Comment s'est passée la restauration ?
Il y a deux pièges dans la restauration : essayer de retrouver exactement ce qu'était le 35mm (ce qui est évidemment impossible) ou aller trop loin dans le côté plastique et métallique du numérique. Pour cela, il faut toujours réinterpréter. C'est précieux de pouvoir faire ce travail avec l'auteur parce qu’il a une connaissance intime de l'œuvre. Le distributeur en a une connaissance extime. Je crois sincèrement dans le fait que c'est dans cette rencontre qu'on trouve une justesse. Quand on peut bien sûr… On a pu faire ce travail avec Laurent en 2018-2019. C'était passionnant parce qu'il le redécouvrait lui-même, lui qui revoyait très peu ses propres films. Le négatif original n'était pas en mauvais état et on a travaillé avec un merveilleux laboratoire qui s'appelle Cosmodigital.
Comment présenteriez-vous le film à quelqu'un qui ne connaît pas l'œuvre de Laurent Achard ?

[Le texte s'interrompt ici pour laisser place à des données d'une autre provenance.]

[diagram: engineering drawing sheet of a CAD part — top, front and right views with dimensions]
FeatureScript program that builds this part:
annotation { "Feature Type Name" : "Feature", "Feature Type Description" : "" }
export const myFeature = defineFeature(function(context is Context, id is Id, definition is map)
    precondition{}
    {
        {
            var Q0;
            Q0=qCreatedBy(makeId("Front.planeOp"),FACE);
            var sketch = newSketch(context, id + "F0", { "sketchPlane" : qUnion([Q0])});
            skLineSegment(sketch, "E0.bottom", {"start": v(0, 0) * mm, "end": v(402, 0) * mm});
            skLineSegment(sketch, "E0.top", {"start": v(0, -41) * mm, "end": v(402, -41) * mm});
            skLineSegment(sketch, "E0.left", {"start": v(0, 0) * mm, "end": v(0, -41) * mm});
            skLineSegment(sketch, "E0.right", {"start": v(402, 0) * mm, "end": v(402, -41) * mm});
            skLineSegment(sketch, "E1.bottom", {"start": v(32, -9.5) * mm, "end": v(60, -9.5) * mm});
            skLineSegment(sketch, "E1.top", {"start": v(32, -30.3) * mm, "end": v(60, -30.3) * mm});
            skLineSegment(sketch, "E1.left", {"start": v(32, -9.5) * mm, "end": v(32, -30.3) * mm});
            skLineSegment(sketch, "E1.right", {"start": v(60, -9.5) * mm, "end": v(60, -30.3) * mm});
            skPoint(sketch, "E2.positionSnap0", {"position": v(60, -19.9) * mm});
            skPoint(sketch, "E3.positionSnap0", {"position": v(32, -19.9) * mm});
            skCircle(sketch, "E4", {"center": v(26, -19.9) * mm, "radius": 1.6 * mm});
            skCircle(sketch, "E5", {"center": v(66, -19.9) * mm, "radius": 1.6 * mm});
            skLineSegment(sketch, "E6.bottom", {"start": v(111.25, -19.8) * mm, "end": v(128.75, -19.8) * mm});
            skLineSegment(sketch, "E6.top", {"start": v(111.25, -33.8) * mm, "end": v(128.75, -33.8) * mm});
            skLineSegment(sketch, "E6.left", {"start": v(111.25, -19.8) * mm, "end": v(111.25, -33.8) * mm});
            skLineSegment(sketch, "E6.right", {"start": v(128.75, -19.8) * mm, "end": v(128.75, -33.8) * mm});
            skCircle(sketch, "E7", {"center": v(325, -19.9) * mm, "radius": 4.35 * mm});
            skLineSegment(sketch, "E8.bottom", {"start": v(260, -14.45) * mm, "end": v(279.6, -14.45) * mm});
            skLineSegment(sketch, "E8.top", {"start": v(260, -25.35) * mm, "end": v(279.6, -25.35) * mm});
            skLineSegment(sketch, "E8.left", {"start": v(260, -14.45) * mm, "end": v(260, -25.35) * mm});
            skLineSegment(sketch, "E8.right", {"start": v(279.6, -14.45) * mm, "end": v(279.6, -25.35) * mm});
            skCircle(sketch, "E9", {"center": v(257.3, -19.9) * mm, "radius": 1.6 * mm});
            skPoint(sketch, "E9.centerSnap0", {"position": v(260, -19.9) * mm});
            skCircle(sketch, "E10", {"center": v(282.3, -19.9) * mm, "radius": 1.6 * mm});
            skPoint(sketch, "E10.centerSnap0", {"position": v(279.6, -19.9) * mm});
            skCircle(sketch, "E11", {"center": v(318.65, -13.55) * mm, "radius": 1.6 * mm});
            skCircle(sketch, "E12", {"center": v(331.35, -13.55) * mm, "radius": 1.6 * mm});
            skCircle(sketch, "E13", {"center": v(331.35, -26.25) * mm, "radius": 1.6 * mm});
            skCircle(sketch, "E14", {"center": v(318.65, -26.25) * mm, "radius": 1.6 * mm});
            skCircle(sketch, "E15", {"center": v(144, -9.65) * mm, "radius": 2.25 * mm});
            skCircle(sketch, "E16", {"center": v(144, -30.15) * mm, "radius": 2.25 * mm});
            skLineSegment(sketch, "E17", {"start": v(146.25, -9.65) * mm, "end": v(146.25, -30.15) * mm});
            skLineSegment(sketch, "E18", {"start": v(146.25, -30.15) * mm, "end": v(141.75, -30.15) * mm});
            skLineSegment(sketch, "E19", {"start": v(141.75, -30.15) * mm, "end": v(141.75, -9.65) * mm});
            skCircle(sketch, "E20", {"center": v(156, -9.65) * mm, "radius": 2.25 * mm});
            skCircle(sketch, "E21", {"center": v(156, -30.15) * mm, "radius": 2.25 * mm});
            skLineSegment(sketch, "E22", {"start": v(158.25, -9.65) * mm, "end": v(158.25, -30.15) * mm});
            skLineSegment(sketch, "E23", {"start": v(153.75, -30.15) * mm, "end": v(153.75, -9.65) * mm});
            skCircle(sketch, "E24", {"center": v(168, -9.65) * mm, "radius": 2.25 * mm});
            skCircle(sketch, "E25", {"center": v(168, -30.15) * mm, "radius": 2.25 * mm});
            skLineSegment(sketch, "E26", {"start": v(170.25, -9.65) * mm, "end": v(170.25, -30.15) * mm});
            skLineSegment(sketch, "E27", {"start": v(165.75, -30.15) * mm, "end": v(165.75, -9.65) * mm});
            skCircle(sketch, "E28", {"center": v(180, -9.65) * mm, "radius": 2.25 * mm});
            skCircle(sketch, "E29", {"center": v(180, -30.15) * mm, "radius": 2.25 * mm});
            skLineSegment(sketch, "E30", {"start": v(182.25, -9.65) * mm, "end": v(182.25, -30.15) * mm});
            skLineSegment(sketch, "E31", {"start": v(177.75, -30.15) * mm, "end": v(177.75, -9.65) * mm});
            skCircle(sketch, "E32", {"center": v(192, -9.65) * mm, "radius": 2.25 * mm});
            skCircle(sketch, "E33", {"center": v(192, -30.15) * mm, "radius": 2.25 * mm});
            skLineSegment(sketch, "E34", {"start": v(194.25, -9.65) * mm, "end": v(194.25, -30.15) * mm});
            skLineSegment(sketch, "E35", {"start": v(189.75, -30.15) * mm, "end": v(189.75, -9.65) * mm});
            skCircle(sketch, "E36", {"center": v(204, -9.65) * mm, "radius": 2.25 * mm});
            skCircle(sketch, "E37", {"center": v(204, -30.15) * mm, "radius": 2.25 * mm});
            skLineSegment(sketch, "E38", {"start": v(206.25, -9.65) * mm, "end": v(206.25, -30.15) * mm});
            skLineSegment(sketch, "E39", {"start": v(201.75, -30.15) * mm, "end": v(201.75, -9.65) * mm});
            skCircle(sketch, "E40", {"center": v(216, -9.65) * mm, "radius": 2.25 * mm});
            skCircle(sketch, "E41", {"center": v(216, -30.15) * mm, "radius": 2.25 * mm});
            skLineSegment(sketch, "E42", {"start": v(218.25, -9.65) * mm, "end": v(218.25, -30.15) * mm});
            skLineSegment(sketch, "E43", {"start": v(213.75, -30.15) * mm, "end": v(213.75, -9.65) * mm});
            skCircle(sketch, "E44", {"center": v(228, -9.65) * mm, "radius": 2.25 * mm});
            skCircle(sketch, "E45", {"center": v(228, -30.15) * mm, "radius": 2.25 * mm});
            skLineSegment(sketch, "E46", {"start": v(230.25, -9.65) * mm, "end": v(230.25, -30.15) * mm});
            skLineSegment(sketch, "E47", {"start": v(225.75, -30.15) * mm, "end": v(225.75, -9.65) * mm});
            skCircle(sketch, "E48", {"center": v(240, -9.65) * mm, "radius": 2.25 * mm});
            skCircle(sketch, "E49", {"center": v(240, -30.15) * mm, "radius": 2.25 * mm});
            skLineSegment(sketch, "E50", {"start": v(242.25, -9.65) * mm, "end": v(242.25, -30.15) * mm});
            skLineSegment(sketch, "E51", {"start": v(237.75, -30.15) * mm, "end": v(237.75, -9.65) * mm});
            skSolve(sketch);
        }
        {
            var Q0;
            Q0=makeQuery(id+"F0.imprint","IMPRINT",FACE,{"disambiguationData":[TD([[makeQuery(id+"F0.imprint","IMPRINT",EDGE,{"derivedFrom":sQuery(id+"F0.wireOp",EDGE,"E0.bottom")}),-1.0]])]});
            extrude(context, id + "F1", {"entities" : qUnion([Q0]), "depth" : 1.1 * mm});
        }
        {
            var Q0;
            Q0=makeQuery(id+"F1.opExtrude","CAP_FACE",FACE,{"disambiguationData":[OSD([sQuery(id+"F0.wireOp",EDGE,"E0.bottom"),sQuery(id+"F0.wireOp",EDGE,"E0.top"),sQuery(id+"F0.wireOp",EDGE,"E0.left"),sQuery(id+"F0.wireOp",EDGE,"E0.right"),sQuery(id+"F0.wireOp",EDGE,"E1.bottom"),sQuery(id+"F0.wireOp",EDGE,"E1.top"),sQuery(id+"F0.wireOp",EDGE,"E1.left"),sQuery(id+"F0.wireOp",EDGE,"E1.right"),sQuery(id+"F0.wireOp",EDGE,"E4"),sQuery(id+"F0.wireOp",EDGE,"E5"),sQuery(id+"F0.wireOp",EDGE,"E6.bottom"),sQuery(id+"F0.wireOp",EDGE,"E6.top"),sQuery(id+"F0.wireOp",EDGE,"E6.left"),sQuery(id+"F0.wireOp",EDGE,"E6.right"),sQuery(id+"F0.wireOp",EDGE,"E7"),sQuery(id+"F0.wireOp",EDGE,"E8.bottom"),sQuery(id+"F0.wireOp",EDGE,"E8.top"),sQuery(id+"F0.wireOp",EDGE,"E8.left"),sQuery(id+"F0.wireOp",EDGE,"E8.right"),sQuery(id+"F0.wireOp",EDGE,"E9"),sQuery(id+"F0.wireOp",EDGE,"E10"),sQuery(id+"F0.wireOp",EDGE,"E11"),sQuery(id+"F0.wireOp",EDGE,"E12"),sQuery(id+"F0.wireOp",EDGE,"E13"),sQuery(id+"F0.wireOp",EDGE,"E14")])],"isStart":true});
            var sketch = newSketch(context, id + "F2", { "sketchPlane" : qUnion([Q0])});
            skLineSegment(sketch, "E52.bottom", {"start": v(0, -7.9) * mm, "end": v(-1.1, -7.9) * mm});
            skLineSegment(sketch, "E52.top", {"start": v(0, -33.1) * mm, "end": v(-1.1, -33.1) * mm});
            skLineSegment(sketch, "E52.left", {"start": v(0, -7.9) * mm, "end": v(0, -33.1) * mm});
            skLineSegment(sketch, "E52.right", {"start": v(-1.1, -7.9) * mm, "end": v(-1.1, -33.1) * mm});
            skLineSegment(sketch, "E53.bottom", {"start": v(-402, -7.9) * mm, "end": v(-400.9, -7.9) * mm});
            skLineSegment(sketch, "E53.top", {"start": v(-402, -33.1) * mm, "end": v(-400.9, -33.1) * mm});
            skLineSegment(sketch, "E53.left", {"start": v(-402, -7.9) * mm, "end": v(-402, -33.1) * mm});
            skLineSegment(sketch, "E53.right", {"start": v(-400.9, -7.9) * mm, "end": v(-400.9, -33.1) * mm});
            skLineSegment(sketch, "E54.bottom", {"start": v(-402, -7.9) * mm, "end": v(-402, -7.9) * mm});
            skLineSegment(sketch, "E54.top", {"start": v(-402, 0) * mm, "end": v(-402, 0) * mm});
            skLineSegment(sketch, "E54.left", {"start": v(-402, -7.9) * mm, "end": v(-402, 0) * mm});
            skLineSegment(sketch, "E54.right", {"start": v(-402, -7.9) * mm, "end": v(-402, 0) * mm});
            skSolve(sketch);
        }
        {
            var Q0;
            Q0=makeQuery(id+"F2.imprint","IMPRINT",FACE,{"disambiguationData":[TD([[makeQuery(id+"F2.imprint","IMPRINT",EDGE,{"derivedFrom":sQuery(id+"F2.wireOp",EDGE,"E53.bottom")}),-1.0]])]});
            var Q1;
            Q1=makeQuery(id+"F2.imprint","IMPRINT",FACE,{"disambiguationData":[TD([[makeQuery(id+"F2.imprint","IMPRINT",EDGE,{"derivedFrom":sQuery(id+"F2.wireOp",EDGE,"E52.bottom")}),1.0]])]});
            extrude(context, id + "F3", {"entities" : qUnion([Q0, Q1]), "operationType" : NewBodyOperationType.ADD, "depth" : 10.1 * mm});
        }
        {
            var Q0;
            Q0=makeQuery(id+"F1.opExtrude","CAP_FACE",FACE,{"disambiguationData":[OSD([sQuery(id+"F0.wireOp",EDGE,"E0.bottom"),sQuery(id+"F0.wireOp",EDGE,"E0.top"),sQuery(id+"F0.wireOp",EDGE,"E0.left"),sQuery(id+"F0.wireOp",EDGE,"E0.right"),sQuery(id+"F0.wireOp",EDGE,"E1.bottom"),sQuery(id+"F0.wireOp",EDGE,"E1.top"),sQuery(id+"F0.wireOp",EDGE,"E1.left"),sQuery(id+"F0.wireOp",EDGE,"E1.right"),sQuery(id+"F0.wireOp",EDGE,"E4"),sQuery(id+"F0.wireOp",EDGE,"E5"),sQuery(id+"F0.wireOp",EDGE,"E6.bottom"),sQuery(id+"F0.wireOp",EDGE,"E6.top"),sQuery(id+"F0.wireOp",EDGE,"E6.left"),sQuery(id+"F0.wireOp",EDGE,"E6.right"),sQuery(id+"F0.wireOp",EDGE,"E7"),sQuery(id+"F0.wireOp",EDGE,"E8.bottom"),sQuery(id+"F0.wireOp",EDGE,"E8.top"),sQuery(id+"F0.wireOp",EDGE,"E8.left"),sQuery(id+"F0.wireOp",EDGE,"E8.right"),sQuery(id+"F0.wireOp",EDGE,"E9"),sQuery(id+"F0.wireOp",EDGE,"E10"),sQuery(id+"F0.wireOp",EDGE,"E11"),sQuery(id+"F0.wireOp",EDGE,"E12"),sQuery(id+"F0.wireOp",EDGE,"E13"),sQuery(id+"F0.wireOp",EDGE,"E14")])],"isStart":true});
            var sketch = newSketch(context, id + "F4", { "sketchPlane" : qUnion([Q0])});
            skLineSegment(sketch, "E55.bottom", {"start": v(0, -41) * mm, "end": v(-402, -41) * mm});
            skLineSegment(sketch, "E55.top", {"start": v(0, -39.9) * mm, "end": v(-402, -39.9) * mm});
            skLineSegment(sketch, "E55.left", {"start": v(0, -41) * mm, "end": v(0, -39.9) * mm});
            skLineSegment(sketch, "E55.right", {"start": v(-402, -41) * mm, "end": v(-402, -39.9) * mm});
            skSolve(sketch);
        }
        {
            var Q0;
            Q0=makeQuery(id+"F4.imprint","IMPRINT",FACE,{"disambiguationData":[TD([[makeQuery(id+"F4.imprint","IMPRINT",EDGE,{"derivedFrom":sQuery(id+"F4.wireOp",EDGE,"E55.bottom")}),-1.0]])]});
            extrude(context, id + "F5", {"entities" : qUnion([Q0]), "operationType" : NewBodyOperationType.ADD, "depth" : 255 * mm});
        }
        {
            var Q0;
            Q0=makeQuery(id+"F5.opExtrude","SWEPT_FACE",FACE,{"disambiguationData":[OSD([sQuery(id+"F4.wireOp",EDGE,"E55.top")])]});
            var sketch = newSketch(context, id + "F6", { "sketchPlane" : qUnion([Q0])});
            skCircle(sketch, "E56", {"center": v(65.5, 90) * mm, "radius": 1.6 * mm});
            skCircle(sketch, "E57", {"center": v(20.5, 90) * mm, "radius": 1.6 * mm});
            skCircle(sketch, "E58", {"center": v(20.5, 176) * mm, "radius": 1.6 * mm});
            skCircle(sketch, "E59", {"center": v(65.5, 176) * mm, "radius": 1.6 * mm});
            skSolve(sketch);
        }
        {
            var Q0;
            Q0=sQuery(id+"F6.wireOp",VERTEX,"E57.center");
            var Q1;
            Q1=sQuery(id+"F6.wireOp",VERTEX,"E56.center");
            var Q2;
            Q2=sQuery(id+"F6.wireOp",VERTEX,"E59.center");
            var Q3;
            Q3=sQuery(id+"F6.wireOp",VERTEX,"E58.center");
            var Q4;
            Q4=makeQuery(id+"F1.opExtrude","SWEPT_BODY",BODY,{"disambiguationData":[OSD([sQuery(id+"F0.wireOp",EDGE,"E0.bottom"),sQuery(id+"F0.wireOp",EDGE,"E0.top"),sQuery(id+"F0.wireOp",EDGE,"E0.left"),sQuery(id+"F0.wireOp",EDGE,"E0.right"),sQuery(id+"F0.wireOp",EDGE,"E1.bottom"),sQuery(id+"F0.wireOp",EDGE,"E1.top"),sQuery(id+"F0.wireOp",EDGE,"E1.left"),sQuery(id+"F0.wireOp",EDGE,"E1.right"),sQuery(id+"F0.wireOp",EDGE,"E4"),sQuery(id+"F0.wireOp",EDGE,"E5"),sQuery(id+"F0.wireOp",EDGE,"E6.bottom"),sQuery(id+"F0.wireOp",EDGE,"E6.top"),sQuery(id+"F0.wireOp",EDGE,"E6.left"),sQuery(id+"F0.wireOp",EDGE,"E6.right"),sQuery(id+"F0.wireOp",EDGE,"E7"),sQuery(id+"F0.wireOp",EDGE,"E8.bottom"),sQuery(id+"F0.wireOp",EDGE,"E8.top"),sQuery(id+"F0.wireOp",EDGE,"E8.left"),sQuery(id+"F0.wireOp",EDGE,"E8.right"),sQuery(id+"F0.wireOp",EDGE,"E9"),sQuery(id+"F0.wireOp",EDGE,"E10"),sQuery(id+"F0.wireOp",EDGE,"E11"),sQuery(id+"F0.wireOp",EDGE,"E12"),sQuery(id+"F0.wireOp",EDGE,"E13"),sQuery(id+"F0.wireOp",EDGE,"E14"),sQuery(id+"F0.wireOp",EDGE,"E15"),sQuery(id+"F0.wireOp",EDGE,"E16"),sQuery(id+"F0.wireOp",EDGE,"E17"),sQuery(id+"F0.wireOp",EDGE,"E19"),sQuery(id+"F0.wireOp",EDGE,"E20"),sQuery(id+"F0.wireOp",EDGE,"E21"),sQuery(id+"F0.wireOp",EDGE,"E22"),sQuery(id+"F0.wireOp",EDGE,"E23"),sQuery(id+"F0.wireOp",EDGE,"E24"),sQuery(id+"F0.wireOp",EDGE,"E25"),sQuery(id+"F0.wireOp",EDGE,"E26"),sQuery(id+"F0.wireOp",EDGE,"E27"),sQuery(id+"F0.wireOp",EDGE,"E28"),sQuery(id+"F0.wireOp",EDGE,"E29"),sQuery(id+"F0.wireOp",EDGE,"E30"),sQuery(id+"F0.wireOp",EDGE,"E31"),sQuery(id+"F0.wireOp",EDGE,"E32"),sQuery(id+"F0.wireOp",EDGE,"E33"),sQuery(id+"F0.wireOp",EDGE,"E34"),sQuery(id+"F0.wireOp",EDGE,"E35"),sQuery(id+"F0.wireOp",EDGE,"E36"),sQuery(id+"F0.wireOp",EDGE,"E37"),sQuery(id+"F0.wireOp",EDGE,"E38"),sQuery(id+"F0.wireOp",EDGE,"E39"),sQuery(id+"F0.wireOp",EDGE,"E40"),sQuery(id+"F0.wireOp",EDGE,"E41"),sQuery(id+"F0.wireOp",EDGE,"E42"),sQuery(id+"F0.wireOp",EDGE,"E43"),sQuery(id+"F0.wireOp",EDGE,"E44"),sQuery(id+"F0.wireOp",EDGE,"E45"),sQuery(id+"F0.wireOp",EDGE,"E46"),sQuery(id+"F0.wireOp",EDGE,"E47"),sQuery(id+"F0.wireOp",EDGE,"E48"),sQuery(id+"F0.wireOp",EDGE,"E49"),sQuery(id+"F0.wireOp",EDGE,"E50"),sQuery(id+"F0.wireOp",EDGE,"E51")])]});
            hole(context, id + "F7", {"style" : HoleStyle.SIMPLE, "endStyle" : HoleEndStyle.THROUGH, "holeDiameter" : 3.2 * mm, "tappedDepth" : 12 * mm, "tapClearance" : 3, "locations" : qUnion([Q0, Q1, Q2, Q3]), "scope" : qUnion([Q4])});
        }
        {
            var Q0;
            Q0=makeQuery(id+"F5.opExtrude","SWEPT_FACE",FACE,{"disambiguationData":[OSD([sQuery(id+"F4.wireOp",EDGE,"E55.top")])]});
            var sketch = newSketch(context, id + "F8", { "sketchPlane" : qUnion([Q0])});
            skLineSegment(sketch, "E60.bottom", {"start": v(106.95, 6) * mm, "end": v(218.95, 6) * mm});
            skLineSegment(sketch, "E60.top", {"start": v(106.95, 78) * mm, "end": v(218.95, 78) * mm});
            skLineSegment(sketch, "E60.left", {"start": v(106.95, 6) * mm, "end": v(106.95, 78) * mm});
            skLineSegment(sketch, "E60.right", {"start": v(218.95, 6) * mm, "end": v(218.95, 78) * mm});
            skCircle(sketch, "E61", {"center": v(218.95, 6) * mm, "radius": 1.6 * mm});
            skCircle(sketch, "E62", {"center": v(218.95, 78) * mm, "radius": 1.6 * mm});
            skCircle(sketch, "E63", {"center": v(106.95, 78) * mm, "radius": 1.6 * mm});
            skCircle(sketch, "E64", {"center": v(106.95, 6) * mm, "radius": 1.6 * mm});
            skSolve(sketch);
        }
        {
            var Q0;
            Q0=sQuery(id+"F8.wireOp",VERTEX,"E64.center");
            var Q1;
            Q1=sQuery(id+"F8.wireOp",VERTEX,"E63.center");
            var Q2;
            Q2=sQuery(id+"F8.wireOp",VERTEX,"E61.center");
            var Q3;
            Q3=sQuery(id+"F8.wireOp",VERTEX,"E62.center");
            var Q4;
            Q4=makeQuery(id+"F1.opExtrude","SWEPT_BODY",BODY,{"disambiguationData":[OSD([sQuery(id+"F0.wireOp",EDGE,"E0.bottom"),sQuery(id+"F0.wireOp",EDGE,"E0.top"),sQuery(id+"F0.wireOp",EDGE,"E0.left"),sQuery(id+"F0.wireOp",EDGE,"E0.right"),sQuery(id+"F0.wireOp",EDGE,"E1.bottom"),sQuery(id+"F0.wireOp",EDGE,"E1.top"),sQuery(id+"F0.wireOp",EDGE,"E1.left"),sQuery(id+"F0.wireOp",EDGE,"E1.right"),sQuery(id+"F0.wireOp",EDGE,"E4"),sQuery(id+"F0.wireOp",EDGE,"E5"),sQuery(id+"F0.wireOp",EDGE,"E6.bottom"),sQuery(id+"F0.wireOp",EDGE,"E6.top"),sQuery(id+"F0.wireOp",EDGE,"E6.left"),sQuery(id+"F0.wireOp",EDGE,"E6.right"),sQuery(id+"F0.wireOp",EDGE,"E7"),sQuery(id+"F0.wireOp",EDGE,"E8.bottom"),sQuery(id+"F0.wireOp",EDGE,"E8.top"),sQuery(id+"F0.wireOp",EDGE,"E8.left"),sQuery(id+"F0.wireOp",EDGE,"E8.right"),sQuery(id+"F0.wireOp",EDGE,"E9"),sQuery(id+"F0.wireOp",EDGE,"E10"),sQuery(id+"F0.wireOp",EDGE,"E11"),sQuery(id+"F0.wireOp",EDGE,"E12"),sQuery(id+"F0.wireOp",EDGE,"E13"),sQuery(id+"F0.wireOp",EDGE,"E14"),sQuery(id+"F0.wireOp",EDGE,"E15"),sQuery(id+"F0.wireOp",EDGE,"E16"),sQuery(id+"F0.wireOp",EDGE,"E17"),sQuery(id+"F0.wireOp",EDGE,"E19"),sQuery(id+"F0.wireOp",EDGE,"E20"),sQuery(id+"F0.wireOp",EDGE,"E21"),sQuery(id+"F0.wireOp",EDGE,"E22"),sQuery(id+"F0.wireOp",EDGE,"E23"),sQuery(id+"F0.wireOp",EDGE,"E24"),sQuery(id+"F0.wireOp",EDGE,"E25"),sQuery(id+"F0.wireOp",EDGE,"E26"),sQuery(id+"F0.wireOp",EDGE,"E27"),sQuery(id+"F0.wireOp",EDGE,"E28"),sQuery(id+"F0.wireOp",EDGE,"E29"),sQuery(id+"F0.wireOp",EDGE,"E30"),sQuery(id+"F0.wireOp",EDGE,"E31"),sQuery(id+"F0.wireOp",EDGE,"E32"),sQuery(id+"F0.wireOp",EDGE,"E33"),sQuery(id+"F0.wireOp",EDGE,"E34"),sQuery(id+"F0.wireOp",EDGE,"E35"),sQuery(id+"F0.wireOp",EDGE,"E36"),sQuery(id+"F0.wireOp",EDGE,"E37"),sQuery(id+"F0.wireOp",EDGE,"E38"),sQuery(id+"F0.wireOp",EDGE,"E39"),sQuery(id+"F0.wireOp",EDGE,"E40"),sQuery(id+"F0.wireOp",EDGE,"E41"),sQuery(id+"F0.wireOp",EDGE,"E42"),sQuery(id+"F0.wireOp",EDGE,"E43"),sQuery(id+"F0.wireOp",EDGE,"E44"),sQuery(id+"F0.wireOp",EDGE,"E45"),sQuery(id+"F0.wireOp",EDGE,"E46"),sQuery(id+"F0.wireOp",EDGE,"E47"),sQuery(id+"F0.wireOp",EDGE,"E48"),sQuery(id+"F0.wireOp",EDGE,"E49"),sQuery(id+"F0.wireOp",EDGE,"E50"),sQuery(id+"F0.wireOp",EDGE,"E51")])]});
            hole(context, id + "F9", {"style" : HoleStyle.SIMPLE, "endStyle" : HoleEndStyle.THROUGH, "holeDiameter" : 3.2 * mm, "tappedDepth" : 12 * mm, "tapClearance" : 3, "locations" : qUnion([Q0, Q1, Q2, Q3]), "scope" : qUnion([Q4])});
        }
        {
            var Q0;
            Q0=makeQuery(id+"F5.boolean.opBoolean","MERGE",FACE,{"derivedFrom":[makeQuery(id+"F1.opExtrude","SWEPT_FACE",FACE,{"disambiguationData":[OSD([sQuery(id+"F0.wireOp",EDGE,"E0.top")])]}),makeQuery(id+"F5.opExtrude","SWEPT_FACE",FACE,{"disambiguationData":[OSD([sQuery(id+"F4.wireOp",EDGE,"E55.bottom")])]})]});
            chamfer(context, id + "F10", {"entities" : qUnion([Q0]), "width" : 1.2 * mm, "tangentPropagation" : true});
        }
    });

C'est un sommet de mise en scène et un film formidablement joué par des acteurs peu connus. Ils sont tous extraordinaires, d'une justesse. On aurait tort de classer le film dans le naturalisme alors que ce qu'il cherche à faire c'est de transcender le réel et les sentiments par la mise en scène. Au moment de la sortie du film, Frédéric Strauss a écrit : « Laurent Achard croit au cinéma. Le cinéma le sauve et le cinéma nous sauve. » Je trouve que c'est ce qui définit le mieux le film. C'est un film splendide sur des petites gens, sur leurs drames, petits ou grands. C’est un film sans genre. Ce n'est ni une comédie, ni une tragédie. C'est un film choral d’un équilibre absolu. Chaque personnage existe. Il n'y a pas de personnage principal et de personnage secondaire. Tout le monde est au même plan. Ce qui est déjà un sujet. Tu regardes tout le monde pareil et chaque histoire vaut la peine qu'on s’y penche. Et puis, c'est un grand film d’amour : l'amour du cinéaste pour les gens.